At a 1 p.m. rally in the nation’s capital, grad workers hand-delivered nearly 30,000 comments to the National Labor Relations Board contesting the draft rule. They made the case that they are essential employees who grade the papers, do the research and teach the classes that keep their institutions running.
Meanwhile, across town, Rep. Mark Pocan (D-Wis.) introduced the Respect Graduate Student Workers Act, which would prohibit the NLRB from enacting the proposed rule. The bill seeks to ensure full labor protections for graduate student workers—no matter the educational relationship between employees and their college or university.
Under federal law, graduate employees at private colleges are workers entitled to the same protections as others—including the right to join a union and bargain over wages and conditions. But instead of upholding the law, the president wants to overturn it. The draft rule, released in September, aims to devalue grads’ labor and muzzle their voice.
Hundreds of grads also rallied at a NLRB regional office in Chicago and at Boston’s City Hall to resist any attempt to deny them their rights, joining colleagues around the country fighting back against the president’s ruinous agenda.
Lena Eckert-Erdheim, a fifth-year graduate teacher in history at Yale University, said: “We are not asking for anything unreasonable. We want to be paid fairly and equally for the work we do to keep the university running, to have access to good healthcare for ourselves and our families. We want transparency in how our work is assigned. If we are being mistreated—harassed or exploited—we want a fair and accountable grievance procedure. Our work—teaching classes, working in labs, grading papers, meeting with students—is the work of the university.”
Clara del Junco, a senior doctoral candidate and worker in chemistry at the University of Chicago, said: “I do research and publish papers that advance my adviser’s career and are used to obtain government and foundation funding that keeps the lights on at the university. Although I continue to learn new science, and expect that I always will in my research career, in other aspects of my work in which I represent the university—writing and submitting papers and grants, giving talks, recruiting graduate students, etc.—I am now an expert. I can and do perform these tasks with little input or guidance from my faculty adviser.”
Lacy Murphy, a graduate worker at Washington University in St. Louis, said: “This isn’t just about graduate workers. This is part of a bigger plan to strip those of us who work for a living of our right to stand together to make change. We won’t sit by quietly as this administration whittles away our right to a union.”

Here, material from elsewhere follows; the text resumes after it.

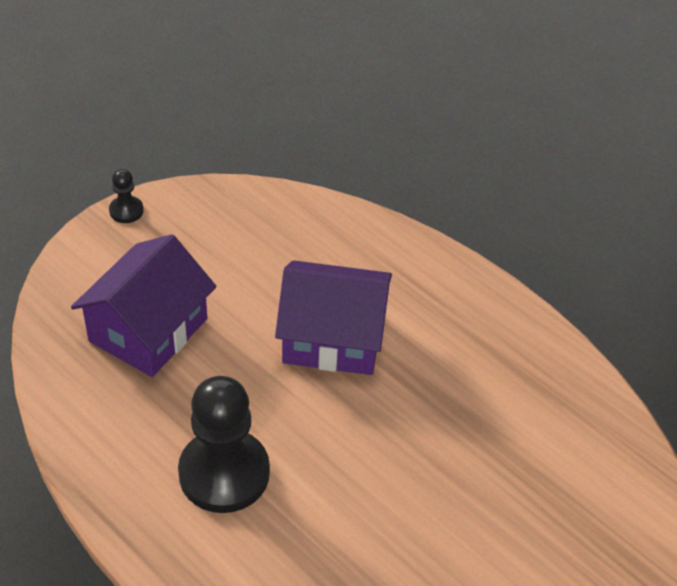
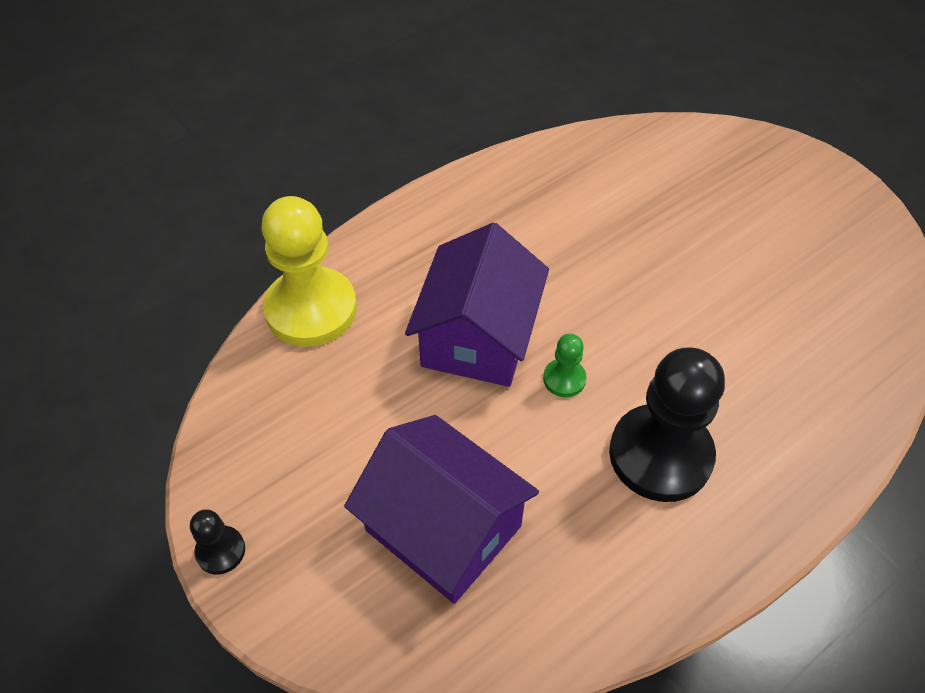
camera: 80 degrees left, 5 degrees up
(295, 401) = (564, 379): none -> green pawn
(343, 226) = (311, 309): none -> yellow pawn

Sara Suzuki, a sixth-year doctoral candidate in applied developmental and educational psychology at Boston College, said: “Graduate student workers, like all other workers, should have a voice in determining fair and dignified working conditions for ourselves. In the current political climate, it is especially important for workers to be able to unionize so that we can protect ourselves from discrimination and harassment based on our social identities, such as our gender, our sexuality or our citizenship status.”